Figure 6:. Histone 3 is hyperphosphorylated in post-mitotic APC mutant neurons.

(A) Schematic depiction of the CPC kinase Aurora B and its products H3S10ph and H3S28ph. (B) IHC detection of H3S10ph in P10 mouse cerebellum. (C) IHC of H3S10ph in the EGL of Cdh1 and Apc7 mutants. (D) IHC of H3S28ph in P10 mouse cerebellum. (E) IF detection of H3S10ph and H4K20me3, a modification associated with constitutive heterochromatin, in DIV2 CGN. (F) Fraction of Cdh1 mutant CGN containing H3S10ph foci in a heterochromatic versus periheterochromatic pattern. (G) Analysis of the pattern of H3S10ph foci in Apc7 mutant CGN.

Figure 7:. Aurora B inhibitors partially rescue chromatin dysregulation in APC mutant neurons.

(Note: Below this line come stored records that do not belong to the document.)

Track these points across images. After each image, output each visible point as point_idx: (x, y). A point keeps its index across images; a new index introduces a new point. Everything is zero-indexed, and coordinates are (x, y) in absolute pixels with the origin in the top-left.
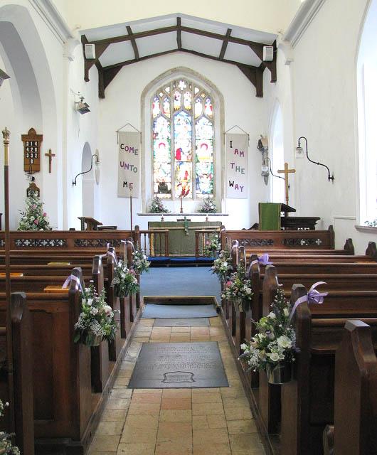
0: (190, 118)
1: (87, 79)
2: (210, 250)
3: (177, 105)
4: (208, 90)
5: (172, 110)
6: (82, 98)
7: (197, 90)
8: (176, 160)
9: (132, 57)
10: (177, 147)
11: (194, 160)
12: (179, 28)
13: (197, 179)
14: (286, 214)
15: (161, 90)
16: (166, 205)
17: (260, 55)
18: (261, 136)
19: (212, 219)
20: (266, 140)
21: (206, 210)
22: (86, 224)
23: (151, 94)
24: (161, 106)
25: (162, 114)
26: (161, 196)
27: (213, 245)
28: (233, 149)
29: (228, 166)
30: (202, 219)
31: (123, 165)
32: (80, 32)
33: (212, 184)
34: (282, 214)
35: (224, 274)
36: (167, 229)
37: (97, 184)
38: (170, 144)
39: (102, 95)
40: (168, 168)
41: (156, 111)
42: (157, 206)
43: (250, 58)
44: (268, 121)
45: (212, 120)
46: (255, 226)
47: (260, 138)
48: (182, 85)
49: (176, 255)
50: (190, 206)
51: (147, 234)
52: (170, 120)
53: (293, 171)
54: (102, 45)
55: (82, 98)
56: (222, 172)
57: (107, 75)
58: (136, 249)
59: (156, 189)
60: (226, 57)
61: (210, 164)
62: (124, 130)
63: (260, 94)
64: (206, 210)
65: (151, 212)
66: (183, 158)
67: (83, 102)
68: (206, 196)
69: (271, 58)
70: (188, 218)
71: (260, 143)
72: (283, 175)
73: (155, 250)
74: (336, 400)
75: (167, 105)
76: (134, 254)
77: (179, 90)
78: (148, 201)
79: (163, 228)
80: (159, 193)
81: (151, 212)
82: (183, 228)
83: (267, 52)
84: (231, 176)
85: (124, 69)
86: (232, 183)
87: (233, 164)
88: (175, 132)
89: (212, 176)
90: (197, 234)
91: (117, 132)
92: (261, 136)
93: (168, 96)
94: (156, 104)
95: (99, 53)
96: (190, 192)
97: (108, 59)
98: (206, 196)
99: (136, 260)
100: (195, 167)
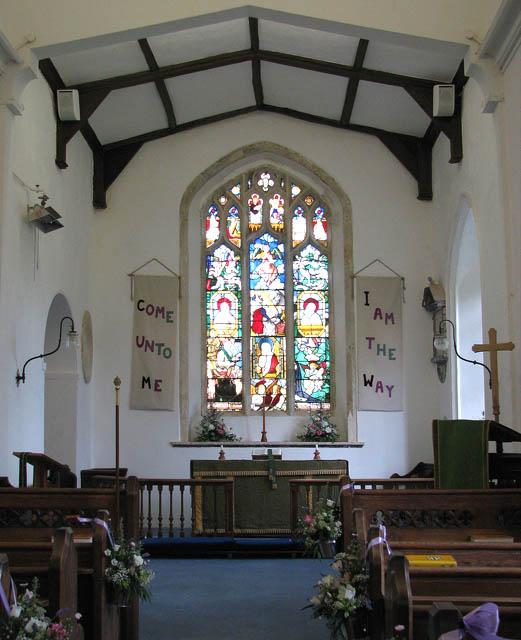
0: (281, 247)
1: (61, 163)
2: (315, 536)
3: (256, 220)
4: (319, 190)
5: (245, 230)
6: (45, 199)
7: (296, 191)
8: (253, 334)
9: (163, 124)
10: (254, 306)
11: (289, 330)
12: (255, 54)
13: (298, 372)
14: (499, 448)
15: (224, 191)
16: (232, 426)
17: (426, 104)
18: (430, 279)
19: (328, 454)
20: (441, 287)
21: (314, 436)
22: (30, 468)
23: (202, 199)
24: (223, 225)
25: (224, 240)
26: (221, 406)
27: (322, 524)
28: (371, 310)
29: (361, 344)
30: (305, 454)
31: (142, 343)
32: (34, 50)
33: (327, 381)
34: (492, 447)
35: (345, 621)
36: (230, 475)
37: (87, 380)
38: (241, 301)
39: (99, 202)
40: (235, 349)
41: (213, 234)
42: (212, 427)
43: (410, 119)
44: (444, 249)
45: (325, 249)
46: (420, 469)
47: (427, 284)
48: (265, 181)
49: (253, 531)
50: (280, 429)
51: (187, 488)
52: (243, 255)
53: (510, 347)
54: (93, 93)
55: (45, 199)
56: (349, 357)
57: (111, 161)
58: (117, 541)
59: (211, 390)
60: (355, 119)
61: (323, 340)
62: (144, 272)
63: (425, 194)
64: (314, 436)
65: (200, 439)
66: (269, 329)
67: (46, 206)
68: (315, 406)
69: (451, 109)
70: (277, 451)
71: (428, 293)
72: (480, 357)
73: (204, 520)
74: (192, 179)
75: (234, 223)
76: (108, 552)
77: (259, 190)
78: (196, 414)
79: (221, 473)
80: (216, 400)
81: (200, 439)
82: (264, 473)
83: (442, 98)
84: (369, 364)
85: (147, 149)
86: (368, 378)
87: (370, 339)
88: (252, 277)
89: (328, 364)
90: (296, 487)
91: (131, 275)
92: (430, 279)
93: (234, 202)
94: (213, 221)
95: (87, 106)
96: (282, 399)
97: (114, 120)
98: (315, 406)
99: (116, 569)
100: (291, 347)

(A) IF detection of H3S10ph in DIV2 Cdh1 mutant CGN under baseline conditions versus 2 hour treatment with 0.5 μM Hesperadin or 1 μM Barasertib. (B) Saturating area of H3S10ph signal in nuclei under baseline conditions versus drug treatment. Error bars, IQR (p-values by K-W test with Dunn test). *** indicates p-value <10⁻⁴. (C) Subcellular correlation of H3S10ph and H4K20me3 in DIV2 CGN under baseline conditions versus drug treated. Error bars, IQR (p-values by K-W test with Dunn test). *** indicates p-value <10⁻⁴. (D) Subcellular correlation of H3S10ph and Hoechst in DIV2 CGN. Error bars, IQR (p-values by K-W test with Dunn test). *** indicates p-value <10⁻⁴. (E) Isolation of H4K20me3-labeled constitutive heterochromatic foci in confocal photomicrographs. (F) H3S10ph fluorescence intensity within heterochromatic foci. Error bars, IQR (p-values by K-W test with Dunn test) (G) H3S10ph IHC in the Cdh1 mutant cerebellum. P10 mice received subcutaneously injections of either 5 mg/kg Hesperadin or 25 mg/kg Barasertib 4 hours before tissue collection. (H) RT-qPCR detection of the major γ-satellite RNA in mouse cerebellum. Treated mice received 30 mg/kg Barasertib daily from P8 to P11 before collecting tissue 4 hours later on P11. (I) Schematic depiction showing the regulation of H3S10ph by Cdh1-APC and the potential therapeutic role for Aurora B inhibitors upon CPC dysregulation.